LIVERPOOL City Council fears that its direct services organisation (DSO) could be wound up by the Department of the Environment, with the loss of 7,000 jobs.
For the second year running, the council has failed to meet financial targets set by the DoE. But this year the council has incurred the biggest debt of any of the eight worst DSO offenders.
The councils losses reached nearly 3 million on its high-ways and sewage operations more than 2 million worse
than the second largest loss-making DSO, Hereford and Worcester.
Councillor Frank Anderson, chairman of the Liverpool DSO Board, said he was petrified that the organisation would be wound up.

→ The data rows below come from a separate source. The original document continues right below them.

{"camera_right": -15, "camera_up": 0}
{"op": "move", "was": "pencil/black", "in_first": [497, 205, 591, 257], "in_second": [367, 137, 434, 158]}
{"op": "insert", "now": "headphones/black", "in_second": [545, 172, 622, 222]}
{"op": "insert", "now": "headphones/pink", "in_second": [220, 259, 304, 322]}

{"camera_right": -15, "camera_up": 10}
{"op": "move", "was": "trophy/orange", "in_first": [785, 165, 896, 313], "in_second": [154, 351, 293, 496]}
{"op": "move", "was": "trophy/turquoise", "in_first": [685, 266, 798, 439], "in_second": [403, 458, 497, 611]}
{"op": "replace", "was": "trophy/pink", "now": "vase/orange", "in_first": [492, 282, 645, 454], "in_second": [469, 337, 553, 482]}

'The government would look on it as an opportunity to bash local government in the run-up to a possible election,' he said.
'If the government does issue a Section 14 order barring the DSO from tendering for work, TUPE regulations would not apply to former council staff, because the DSO would not be a going concern, he added.
The DoE has confirmed that it is within its power to issue such an order.
Mr Anderson said the council will protest in the strongest possible terms to the DoE, blaming the present problems on inflexible government strictures.
Along with Liverpool, the other seven councils picked out by the DoE as the worst offenders were: Hereford and Worcester, Hull, New Forest, St Helens, Salford and Southwark.
Each will have a month to account for its losses and explain what it is doing to rectify them. If it fails to convince the DoE, the department can order jobs to be retendered and bar the relevant DSO from tendering for the work.